Other views that are in use these days, like prompting and RAG+prompting, suggest that hallucinations are the result of a trade-off between creativity and factuality, which can be mitigated by connecting LLMs with external knowledge sources. However, this study challenges that view and shows evidence that traditional approaches can not explain why LLMs hallucinate in practice.
Proposed Solution
The paper proposes a new approach called Lamini Memory Tuning and introduces a first-generation model, Lamini-1, which relies on a massive MoME and targets near-zero training loss for key facts that should not be hallucinated. This architecture is designed to store and dynamically retrieve facts using millions of memory experts.

In this work we build on information retrieval, database system, and LLM training systems to propose Lamini-1, a model architecture eschewing transformers for knowledge retrieval and instead relying entirely on a massive mixture of memory experts (MoME). Previous work has shown how it’s possible to inject memories directly into LLMs Meng et al. (2022) . Lamini-1 allows for significantly more parallelization and can reach a new state-of-the-art in factual recall after 1 hour of training on 8 MI300X GPUs.
The authors argue that a single epoch is relevant for tasks requiring generalization and creativity, where some random choice between similar tokens is acceptable.

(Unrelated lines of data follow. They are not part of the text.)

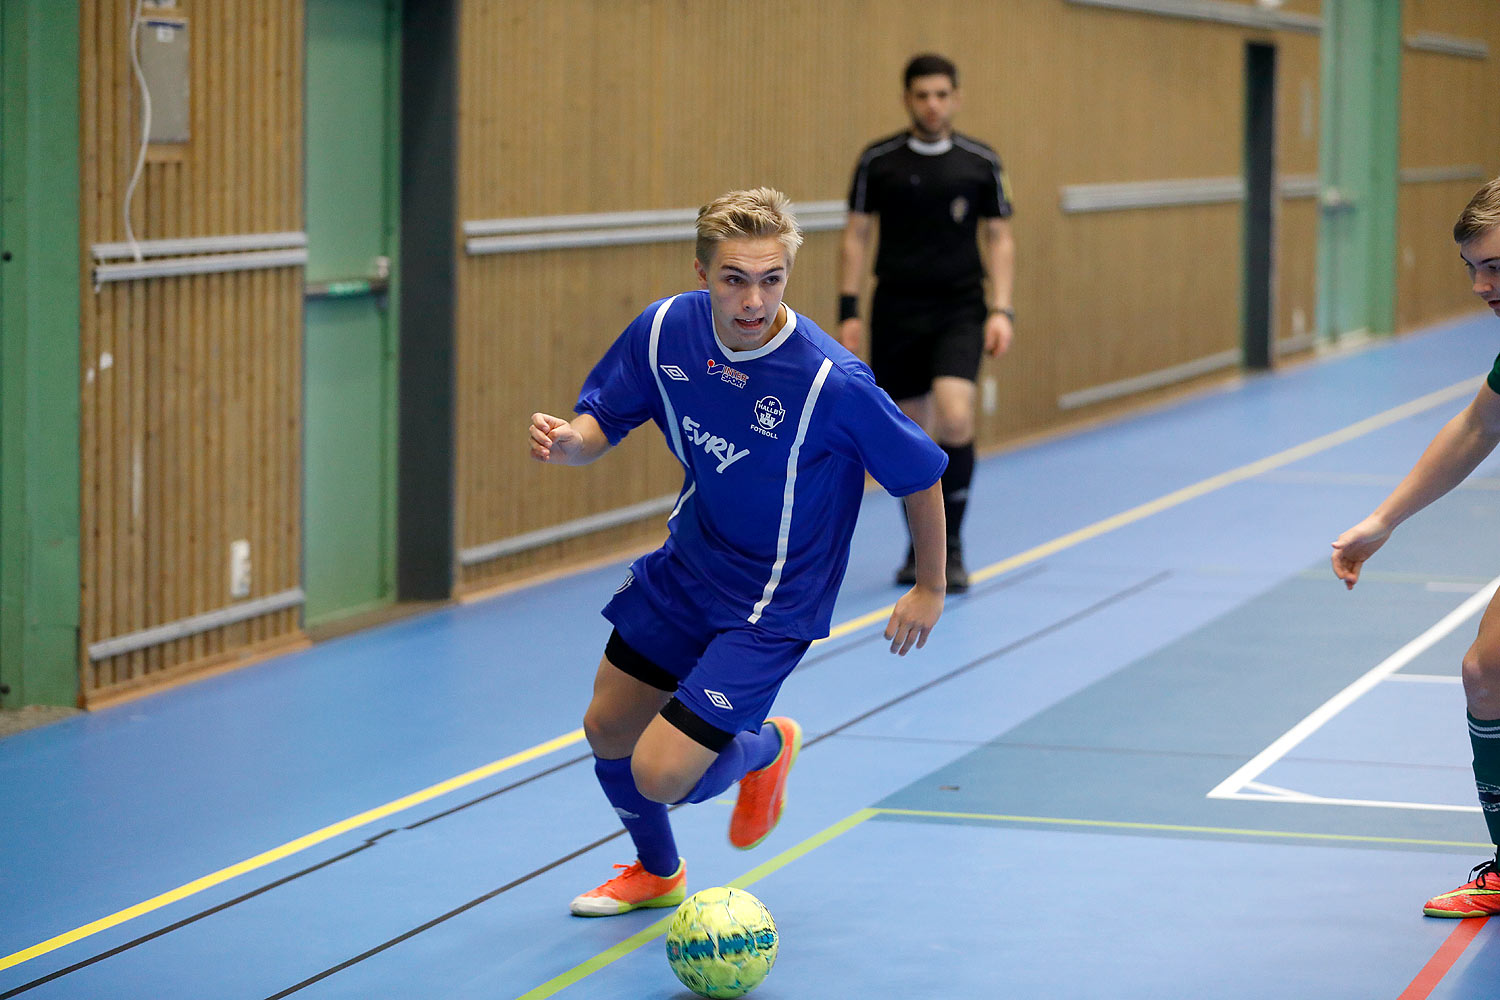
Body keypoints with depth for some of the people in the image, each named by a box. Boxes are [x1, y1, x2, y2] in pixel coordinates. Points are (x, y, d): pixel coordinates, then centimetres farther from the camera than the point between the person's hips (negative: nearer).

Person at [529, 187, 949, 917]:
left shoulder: (833, 383, -30)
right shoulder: (665, 330, -15)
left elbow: (921, 475, -15)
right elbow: (605, 422, -1)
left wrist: (929, 589, -3)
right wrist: (569, 442, -26)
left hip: (771, 605, -6)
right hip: (684, 568, 6)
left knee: (660, 775, -13)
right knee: (608, 730, 19)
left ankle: (764, 747, 23)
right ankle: (656, 872, 50)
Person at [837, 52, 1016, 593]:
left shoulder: (981, 162, 2)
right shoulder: (878, 160, 1)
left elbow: (999, 238, 7)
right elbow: (856, 234, 5)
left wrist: (1002, 310, -3)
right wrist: (848, 310, -2)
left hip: (959, 310, -1)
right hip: (896, 311, 1)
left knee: (955, 419, -20)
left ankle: (951, 544, -5)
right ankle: (920, 546, 24)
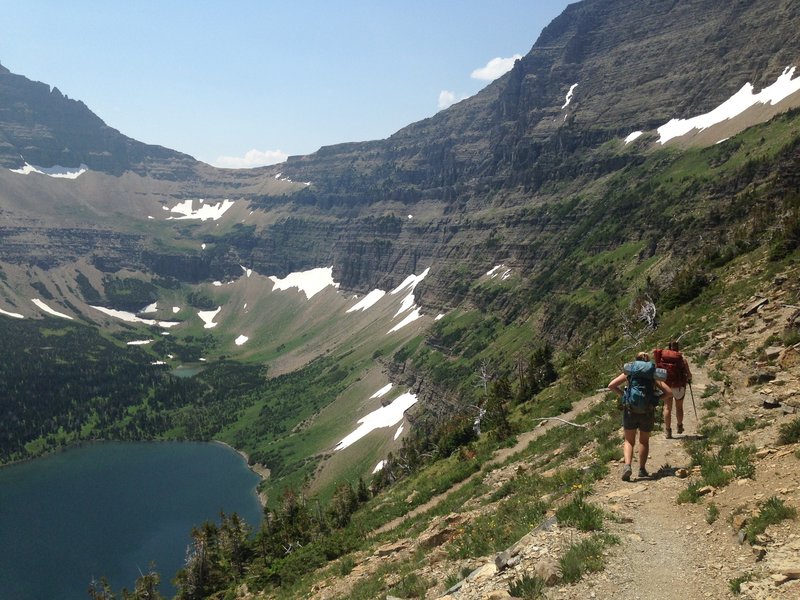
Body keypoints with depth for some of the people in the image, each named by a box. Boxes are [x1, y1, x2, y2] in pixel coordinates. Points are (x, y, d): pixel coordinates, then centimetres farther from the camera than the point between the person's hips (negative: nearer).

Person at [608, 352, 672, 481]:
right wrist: (656, 398, 9)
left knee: (629, 441, 11)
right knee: (644, 440, 21)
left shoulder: (629, 372, 8)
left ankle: (627, 465, -11)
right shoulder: (653, 375, 9)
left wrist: (623, 395, 6)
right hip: (648, 411, 1)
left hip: (630, 409, -1)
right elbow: (669, 392, 3)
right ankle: (642, 469, 20)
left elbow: (611, 385, -1)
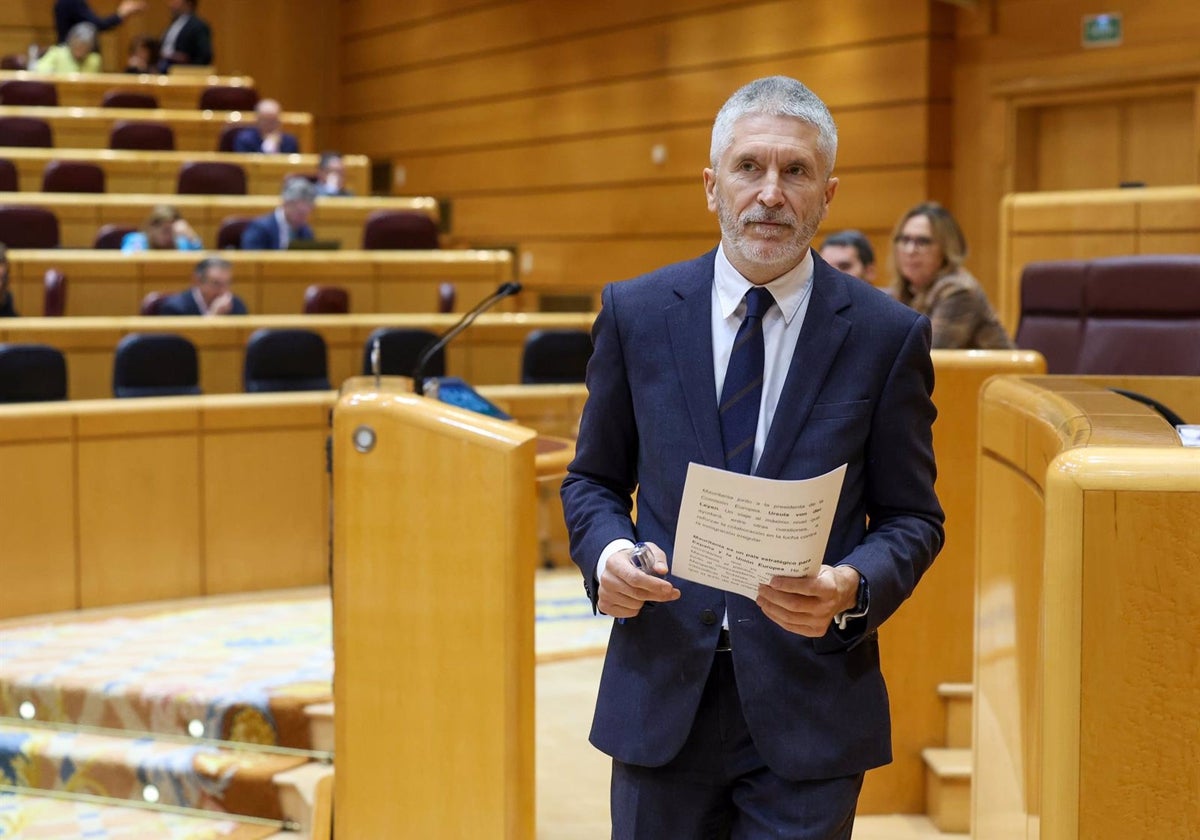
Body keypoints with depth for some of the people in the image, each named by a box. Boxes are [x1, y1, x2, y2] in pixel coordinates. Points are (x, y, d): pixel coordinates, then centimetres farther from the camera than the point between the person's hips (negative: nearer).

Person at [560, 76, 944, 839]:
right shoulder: (636, 313, 2)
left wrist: (853, 589, -17)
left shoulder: (886, 335, -2)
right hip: (662, 694, 2)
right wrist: (606, 551, -11)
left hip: (807, 713, -1)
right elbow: (593, 479, 11)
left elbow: (912, 517, 3)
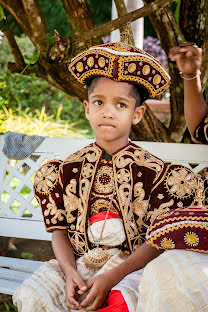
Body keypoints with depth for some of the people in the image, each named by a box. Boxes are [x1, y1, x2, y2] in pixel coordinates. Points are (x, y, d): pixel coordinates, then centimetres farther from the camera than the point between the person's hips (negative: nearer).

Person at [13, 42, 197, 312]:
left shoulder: (155, 173, -3)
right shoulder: (68, 170, 7)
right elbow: (60, 230, 7)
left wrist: (112, 277, -19)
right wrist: (69, 272, -13)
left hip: (131, 265, -3)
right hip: (78, 262, 3)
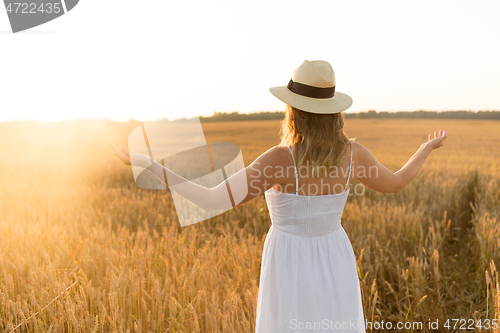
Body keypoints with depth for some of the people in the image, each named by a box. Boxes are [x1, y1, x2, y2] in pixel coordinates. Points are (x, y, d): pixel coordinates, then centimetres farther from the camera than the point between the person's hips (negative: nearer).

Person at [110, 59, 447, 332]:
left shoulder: (281, 159, -24)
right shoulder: (352, 153, -9)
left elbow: (213, 201, -26)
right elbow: (395, 183, 10)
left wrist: (150, 165, -20)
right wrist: (429, 147, 28)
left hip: (291, 271, -4)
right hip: (336, 267, 4)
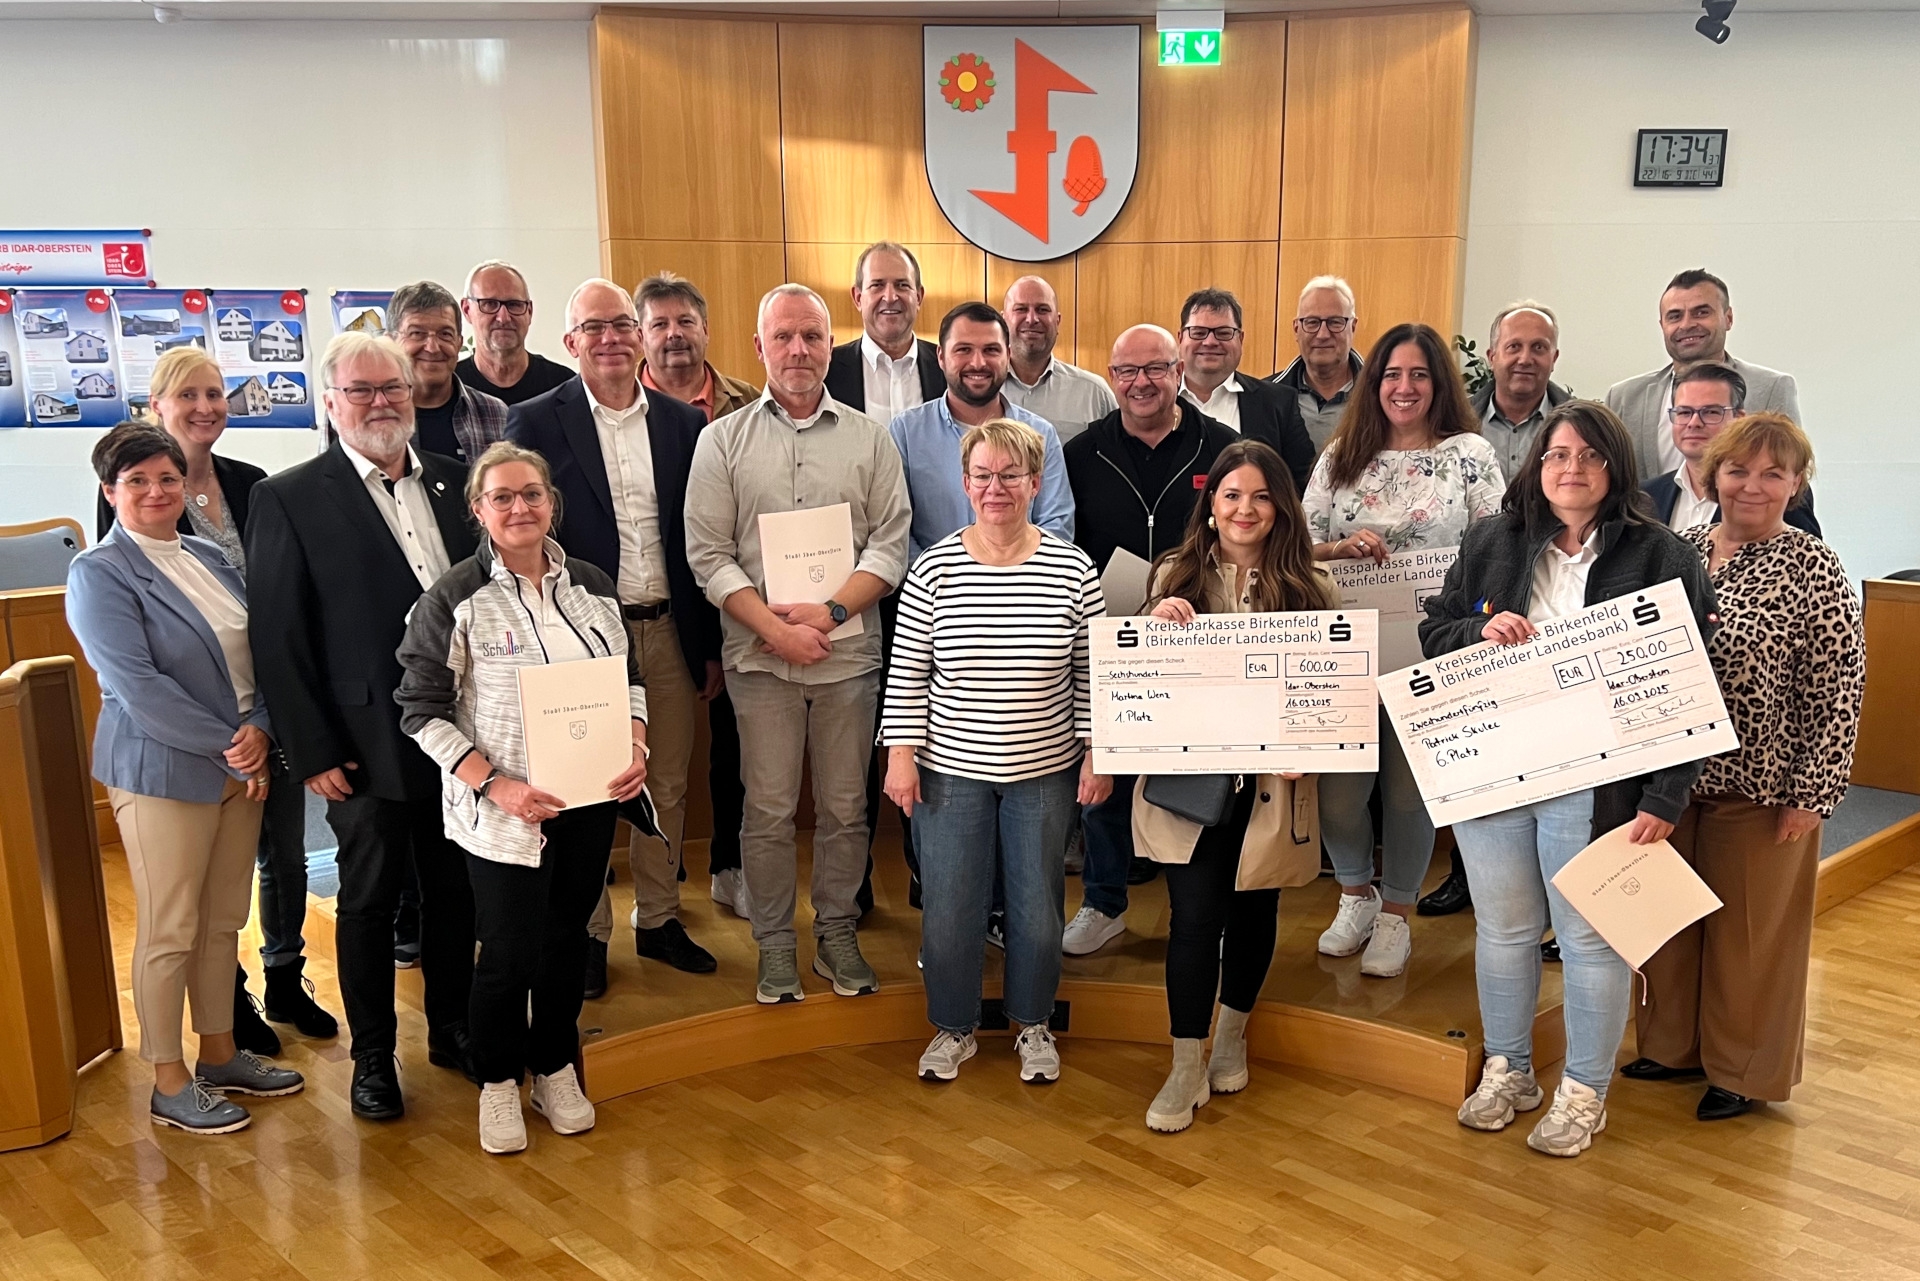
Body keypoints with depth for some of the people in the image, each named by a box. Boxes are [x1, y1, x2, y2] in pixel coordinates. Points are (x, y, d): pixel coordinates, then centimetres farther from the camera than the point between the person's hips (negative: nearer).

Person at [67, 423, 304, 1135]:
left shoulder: (210, 559, 11)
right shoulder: (98, 573, -8)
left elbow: (256, 654, 9)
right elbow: (137, 685, -17)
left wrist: (259, 730, -8)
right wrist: (227, 747, -17)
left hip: (241, 766, 6)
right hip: (162, 773, -6)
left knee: (223, 921, 15)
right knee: (169, 932, 3)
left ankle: (220, 1054, 29)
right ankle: (170, 1083, 16)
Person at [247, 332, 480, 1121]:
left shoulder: (453, 481, 6)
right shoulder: (290, 498, -6)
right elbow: (277, 637, -8)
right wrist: (312, 752, -10)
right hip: (365, 741, -4)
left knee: (455, 887, 15)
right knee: (369, 898, 10)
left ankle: (452, 1028, 33)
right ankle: (373, 1055, 26)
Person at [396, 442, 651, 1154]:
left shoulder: (592, 584, 6)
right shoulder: (454, 599, -8)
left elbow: (629, 676, 14)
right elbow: (422, 709, -8)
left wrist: (637, 748, -4)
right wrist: (493, 784, -18)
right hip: (502, 810, -4)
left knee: (568, 939, 14)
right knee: (510, 952, 2)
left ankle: (555, 1071, 34)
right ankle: (498, 1083, 27)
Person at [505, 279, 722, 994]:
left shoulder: (683, 424, 5)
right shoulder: (538, 423, -4)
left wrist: (710, 645, 7)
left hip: (669, 633, 3)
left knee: (668, 786, 13)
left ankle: (659, 919, 29)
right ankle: (588, 930, 23)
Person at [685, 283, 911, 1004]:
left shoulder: (869, 438, 6)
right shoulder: (723, 439, 4)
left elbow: (890, 544, 0)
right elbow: (709, 555, -2)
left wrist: (832, 611, -13)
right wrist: (775, 628, -12)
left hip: (849, 654, 1)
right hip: (760, 656, -1)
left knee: (844, 808, 9)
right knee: (768, 810, 6)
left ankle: (837, 933, 26)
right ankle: (775, 945, 21)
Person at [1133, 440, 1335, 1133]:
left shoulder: (1311, 587, 2)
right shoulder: (1177, 576, 2)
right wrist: (1158, 626, -18)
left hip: (1271, 781, 1)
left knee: (1254, 910, 15)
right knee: (1195, 916, -4)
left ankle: (1232, 1037, 38)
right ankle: (1187, 1069, 9)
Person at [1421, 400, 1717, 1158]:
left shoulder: (1661, 557, -4)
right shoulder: (1491, 543, 7)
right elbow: (1432, 633, 13)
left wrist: (1665, 798, -11)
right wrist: (1480, 630, -11)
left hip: (1594, 784, -3)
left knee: (1589, 938, 6)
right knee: (1502, 929, 15)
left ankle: (1584, 1092, 25)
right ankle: (1506, 1070, 34)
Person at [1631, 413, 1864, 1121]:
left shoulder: (1814, 570, -10)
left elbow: (1840, 688, -11)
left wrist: (1812, 793, -12)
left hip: (1760, 788, -5)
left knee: (1750, 931, 9)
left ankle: (1743, 1070, 27)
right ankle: (1673, 1043, 35)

However, it is not sufficient to achieve a high level of precision for factual tasks where getting the answer exactly right matters.
In the paper, they mention that training large language models is extremely computationally intensive. For instance, training Llama 2 with 70 billion parameters required 35 days using 2,000 A100 GPUs for just a single epoch. Achieving zero training loss on key facts would require 100 epochs, increasing the computational demand by 100 times.
To address these high costs, Lamini-1 uses a transformer backbone (like Llama2) plus a massive amount of MoMEs. They freeze the transformer backbone and then train the memory experts on a dataset to memorize the facts.

The massive MoME is designed to cut down on the amount of computation required to memorize facts. This is accomplished by the following training algorithm:
1. For a given question, select a subset of experts, e.g. 32 out of the array of one million.
2. Freeze the weights of the backbone network and the cross attention used to select the expert.
3. Take gradient descent steps until the loss is reduced sufficiently to memorize the fact.
The computation cost of memorizing each fact now scales with the number of training examples, not with the total number of parameters in the network.
The following plot shows a hypothetical case comparing the training loss of memory-tuned models against an underfit model, an overfit model, and a model that is trained to minimize generalization error.

Very interesting paper in general. Let’s see what other works will come after it.